I’ve been trawling the past forum posts to try and find a formula for fx margin calculation but haven’t been able to find it.

I understand that Buying Power is calculated by the following

Buying Power = Cash + Equity - Margined

but what then is the formula for Equity and also for Margined? (I guess Margined is the sum total for individual positions but then what is the fx margin formula for an individual position?)


Yup, been wondering that myself…whats the leverage?

I’d like to know too. I can get 100:1 at Mbtrading and that seems standard. What does InteractiveBrokers offer? Does your fx engine also handle roll overs? Do you support micro lots?

Mathew, btw I know you said lot size is 10k but wanted to know if fractional lots were supported. Thanks.

Okay, several answers:

1) C2 doesn’t support fractional lots. Lots are in integers and on the C2 model account, 1 lot = 10,000 currency units. You can trade 1, or 2, or 3 of these 10,000-unit lots – but not 1.5.

2) When you open a position in C2’s model account, we allow 33:1 leverage for forex. But of course you or your autotraders can trade this at much higher leverage in your real-life account – indeed, whatever leverage you want (and your broker allows). The implication of trading with more leverage is that while on C2 you need a lot of cash to hold open a given position, in your real-life account you will need less cash.

3) When I say we allow 33:1 leverage, that implies that you need to “put up as collateral” 3% of the position you hold open. So this answers the first question: how is the “margined” amount calculated for forex positions at C2? The answer is that we automatically treat as “margined” (that is, put up as collateral and not useable to open other positions) 3% of the nominal value of the position you are holding open. Example: If you buy 10,000 EURUSD, you need to put up as collateral 3% of 10,000, or $300.

33:1 leverage is about what I was thinking. Keep in mind that your average forex account has 100:1 leverage, so if you see a "margin call" on C2 you will not get liquidated on your retail account (because you have much lower margin requirements)…thus it should not be viewed as a negative if you see a margin call on C2

Thanks for the reply. So that’s how the fx margin is calculated. What about the “Equity” figure - how is that calculated?


Steve said -"thus it should not be viewed as a negative if you see a margin call on C2"

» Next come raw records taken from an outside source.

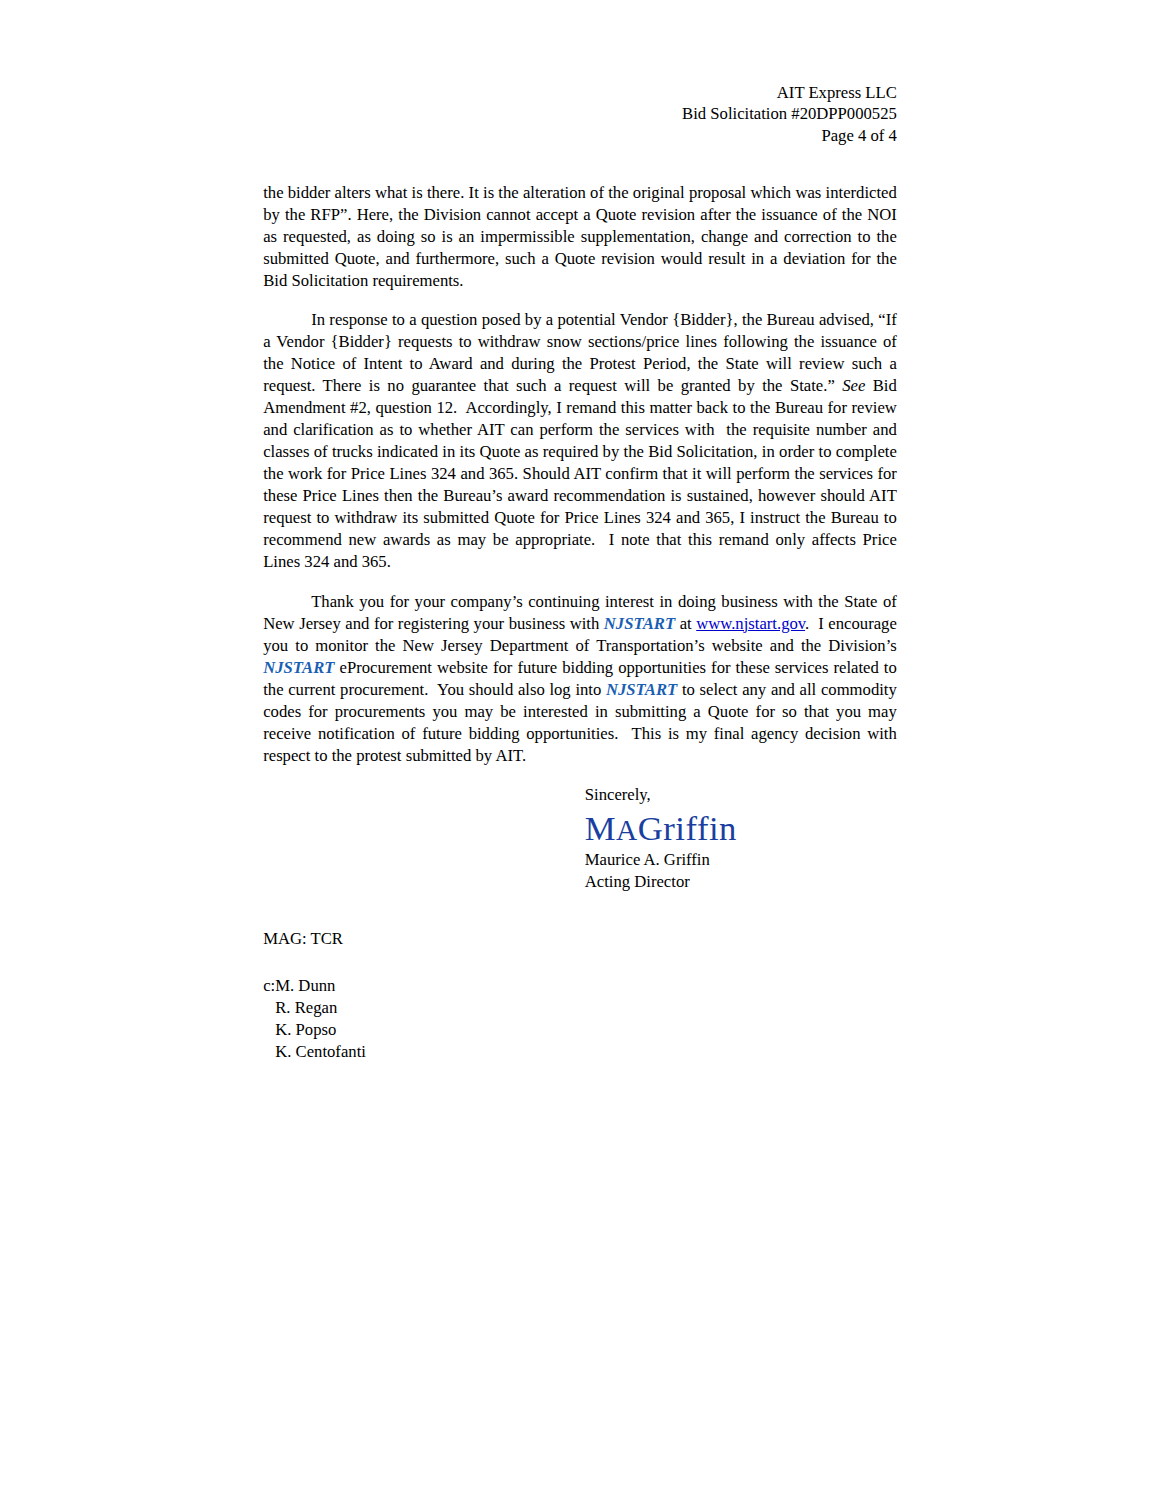AIT Express LLC
Bid Solicitation #20DPP000525
Page 4 of 4
the bidder alters what is there. It is the alteration of the original proposal which was interdicted by the RFP”. Here, the Division cannot accept a Quote revision after the issuance of the NOI as requested, as doing so is an impermissible supplementation, change and correction to the submitted Quote, and furthermore, such a Quote revision would result in a deviation for the Bid Solicitation requirements.
In response to a question posed by a potential Vendor {Bidder}, the Bureau advised, “If a Vendor {Bidder} requests to withdraw snow sections/price lines following the issuance of the Notice of Intent to Award and during the Protest Period, the State will review such a request. There is no guarantee that such a request will be granted by the State.” See Bid Amendment #2, question 12. Accordingly, I remand this matter back to the Bureau for review and clarification as to whether AIT can perform the services with the requisite number and classes of trucks indicated in its Quote as required by the Bid Solicitation, in order to complete the work for Price Lines 324 and 365. Should AIT confirm that it will perform the services for these Price Lines then the Bureau’s award recommendation is sustained, however should AIT request to withdraw its submitted Quote for Price Lines 324 and 365, I instruct the Bureau to recommend new awards as may be appropriate. I note that this remand only affects Price Lines 324 and 365.
Thank you for your company’s continuing interest in doing business with the State of New Jersey and for registering your business with NJSTART at www.njstart.gov. I encourage you to monitor the New Jersey Department of Transportation’s website and the Division’s NJSTART eProcurement website for future bidding opportunities for these services related to the current procurement. You should also log into NJSTART to select any and all commodity codes for procurements you may be interested in submitting a Quote for so that you may receive notification of future bidding opportunities. This is my final agency decision with respect to the protest submitted by AIT.
Sincerely,
MAGriffin
Maurice A. Griffin
Acting Director
MAG: TCR
| c: | M. Dunn R. Regan K. Popso K. Centofanti |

Steve - I’ll give you some advice, since I’ve been here over 5 years as a developer. Margin calls are a bad thing if you want subscribers, even if it is just in the C2 account, but not real account. People here stay away from systems they view as reckless, and margin calls is viewed by many as a sign of recklessness.

So, you say margin calls should not be viewed as a negative, but I can tell you potential subscribers don’t share this view.

Good luck,


Please excuse my bad grammar. It should say "margin calls are…"

Do you trade FX?

Yes I do trade currencies (not Forex, but futures, since Forex with dealing desks is one big scam IMO), although I’m not sure what I personally trade in my own accounts matters.

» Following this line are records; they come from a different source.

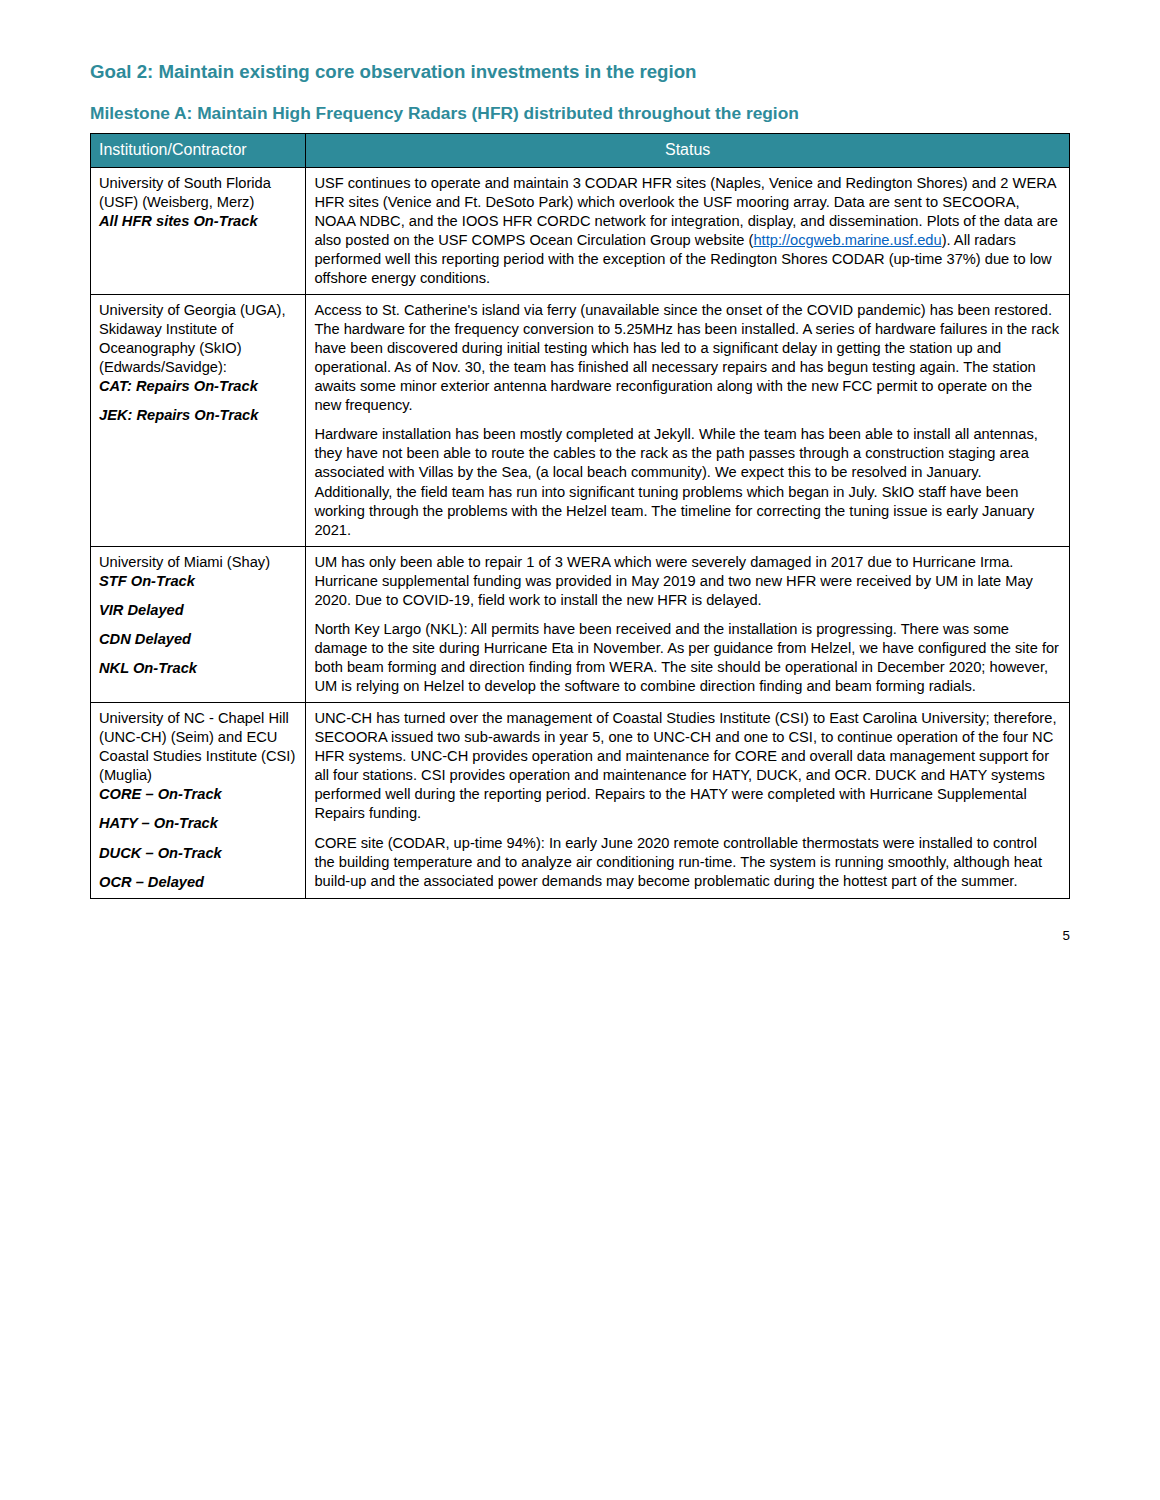Goal 2: Maintain existing core observation investments in the region
Milestone A: Maintain High Frequency Radars (HFR) distributed throughout the region
| Institution/Contractor | Status |
| --- | --- |
| University of South Florida (USF) (Weisberg, Merz) All HFR sites On-Track | USF continues to operate and maintain 3 CODAR HFR sites (Naples, Venice and Redington Shores) and 2 WERA HFR sites (Venice and Ft. DeSoto Park) which overlook the USF mooring array. Data are sent to SECOORA, NOAA NDBC, and the IOOS HFR CORDC network for integration, display, and dissemination. Plots of the data are also posted on the USF COMPS Ocean Circulation Group website ( http://ocgweb.marine.usf.edu ). All radars performed well this reporting period with the exception of the Redington Shores CODAR (up-time 37%) due to low offshore energy conditions. |
| University of Georgia (UGA), Skidaway Institute of Oceanography (SkIO) (Edwards/Savidge): CAT: Repairs On-Track JEK: Repairs On-Track | Access to St. Catherine's island via ferry (unavailable since the onset of the COVID pandemic) has been restored. The hardware for the frequency conversion to 5.25MHz has been installed. A series of hardware failures in the rack have been discovered during initial testing which has led to a significant delay in getting the station up and operational. As of Nov. 30, the team has finished all necessary repairs and has begun testing again. The station awaits some minor exterior antenna hardware reconfiguration along with the new FCC permit to operate on the new frequency. Hardware installation has been mostly completed at Jekyll. While the team has been able to install all antennas, they have not been able to route the cables to the rack as the path passes through a construction staging area associated with Villas by the Sea, (a local beach community). We expect this to be resolved in January. Additionally, the field team has run into significant tuning problems which began in July. SkIO staff have been working through the problems with the Helzel team. The timeline for correcting the tuning issue is early January 2021. |
| University of Miami (Shay) STF On-Track VIR Delayed CDN Delayed NKL On-Track | UM has only been able to repair 1 of 3 WERA which were severely damaged in 2017 due to Hurricane Irma. Hurricane supplemental funding was provided in May 2019 and two new HFR were received by UM in late May 2020. Due to COVID-19, field work to install the new HFR is delayed. North Key Largo (NKL): All permits have been received and the installation is progressing. There was some damage to the site during Hurricane Eta in November. As per guidance from Helzel, we have configured the site for both beam forming and direction finding from WERA. The site should be operational in December 2020; however, UM is relying on Helzel to develop the software to combine direction finding and beam forming radials. |
| University of NC - Chapel Hill (UNC-CH) (Seim) and ECU Coastal Studies Institute (CSI) (Muglia) CORE – On-Track HATY – On-Track DUCK – On-Track OCR – Delayed | UNC-CH has turned over the management of Coastal Studies Institute (CSI) to East Carolina University; therefore, SECOORA issued two sub-awards in year 5, one to UNC-CH and one to CSI, to continue operation of the four NC HFR systems. UNC-CH provides operation and maintenance for CORE and overall data management support for all four stations. CSI provides operation and maintenance for HATY, DUCK, and OCR. DUCK and HATY systems performed well during the reporting period. Repairs to the HATY were completed with Hurricane Supplemental Repairs funding. CORE site (CODAR, up-time 94%): In early June 2020 remote controllable thermostats were installed to control the building temperature and to analyze air conditioning run-time. The system is running smoothly, although heat build-up and the associated power demands may become problematic during the hottest part of the summer. |
5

I am only trying to help you figure out why people might shy away from from your approach. I’ve watched people here for many years, and chatted with over probably 250 registered members, so I think I know what people here like and dislike.



Then you should be aware that typical margin in the US is 100:1. Outside the US the norm is about 400:1. Here it is 33:1. I am used to trading triple the amount I trade here. I am not complaining…after all, isnt a trade that made you money still a good trade…closing by margin or stop seems the same to me. One advantage is to have the trade(s) close when you are down "x" dollars in your account, not pips. Its another way to manage your risk.

Dont hate the system, hate the game.


Kevin, thanks, I appreciate your feedback. Seems like most people here are risk adverse and have experience with equities, which does not allow too much leverage. My experience has been with spot FX, which seems faster paced and uses much more leverage, which can be much more rewarding (on the flip side you can just as easily blow the account if you don’t know what you’re doing).

One thing I will disagree with you about is what you said about the retail desks. Personally, I don’t care who has the other side of my trade. If it’s not a dealing desk it’s a banker at Deutsche. Just gotta know when to hold ‘em and when to fold ‘em

Steve - you way try simply reducing your allocation - yes it will impact your returns but it will also reduce your max drawdowns to. Or and in my opinion a better approach start combining your systems with percentage allocations to each based on the results from their out of sample back tests using something like Optimal F or Kelly formula.